[Saved data entries]
[Start of section]

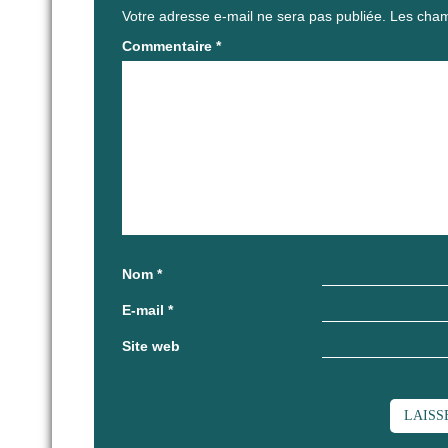
Votre adresse e-mail ne sera pas publiée.
Les cham
Commentaire
*
Nom
*
E-mail
*
Site web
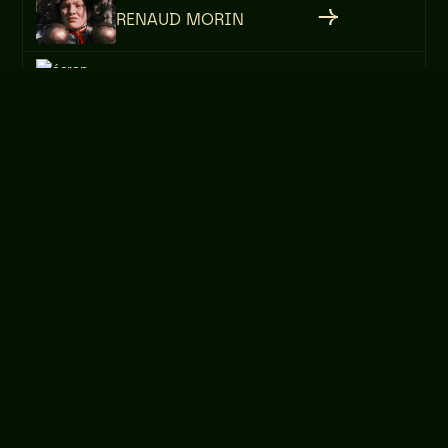
RENAUD MORIN
TICK AND LIVE
SUPERFREAKS
CORTEX MEDIA
CNAOC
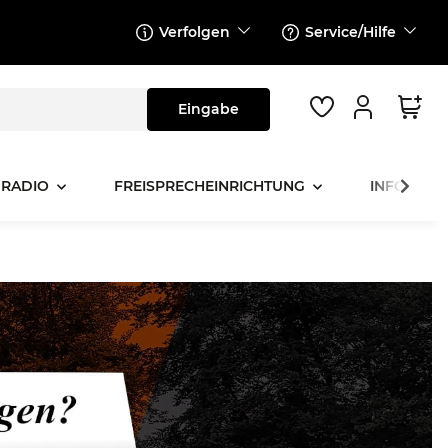
Verfolgen
Service/Hilfe
 RADIO
FREISPRECHEINRICHTUNG
INFOTAINM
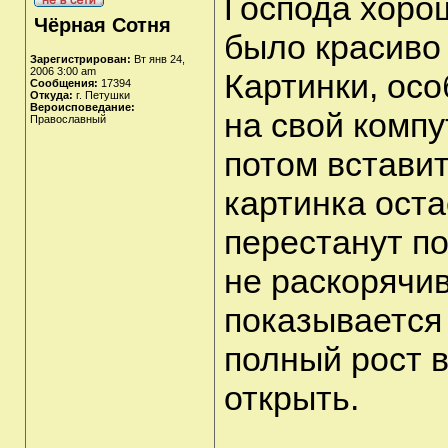
Господа хорош
Чёрная Сотня
было красиво 
Зарегистрирован:
Вт янв 24,
2006 3:00 am
Картинки, ос
Сообщения:
17394
Откуда:
г. Петушки
Вероисповедание:
на свой компу
Православный
потом встави
картинка оста
перестанут п
не раскорячив
показывается 
полный рост 
открыть.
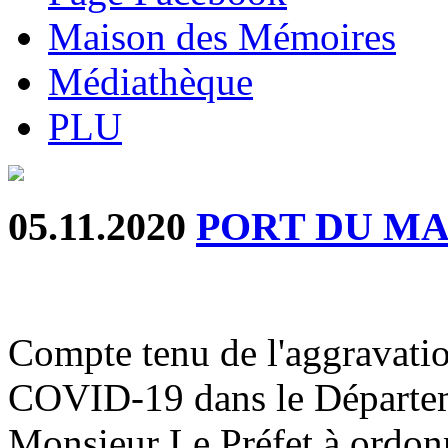
Maison des Mémoires
Médiathèque
PLU
05.11.2020
PORT DU M
Compte tenu de l'aggravatio
COVID-19 dans le Départem
Monsieur Le Préfet à ordonn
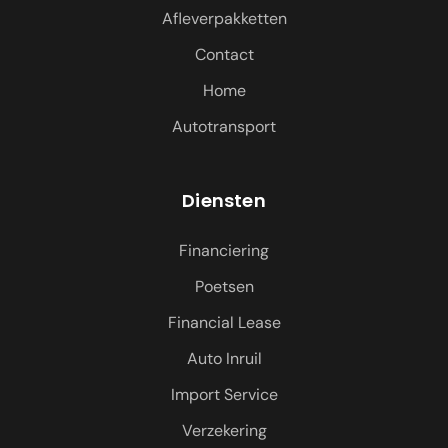
Afleverpakketten
Contact
Home
Autotransport
Diensten
Financiering
Poetsen
Financial Lease
Auto Inruil
Import Service
Verzekering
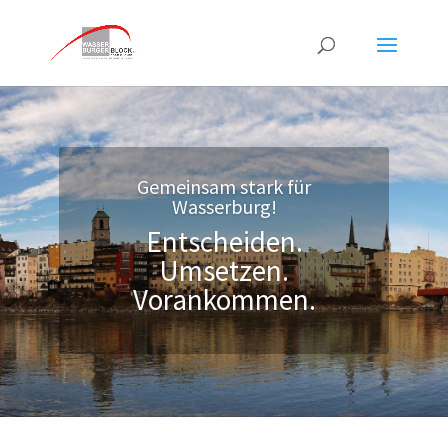
Gemeinsam stark für
Wasserburg!
Entscheiden.
Umsetzen.
Vorankommen.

[End of section]

### [Task]
List all lines above in which the string "mail" appears.

### [The answer]
Votre adresse e-mail ne sera pas publiée.
E-mail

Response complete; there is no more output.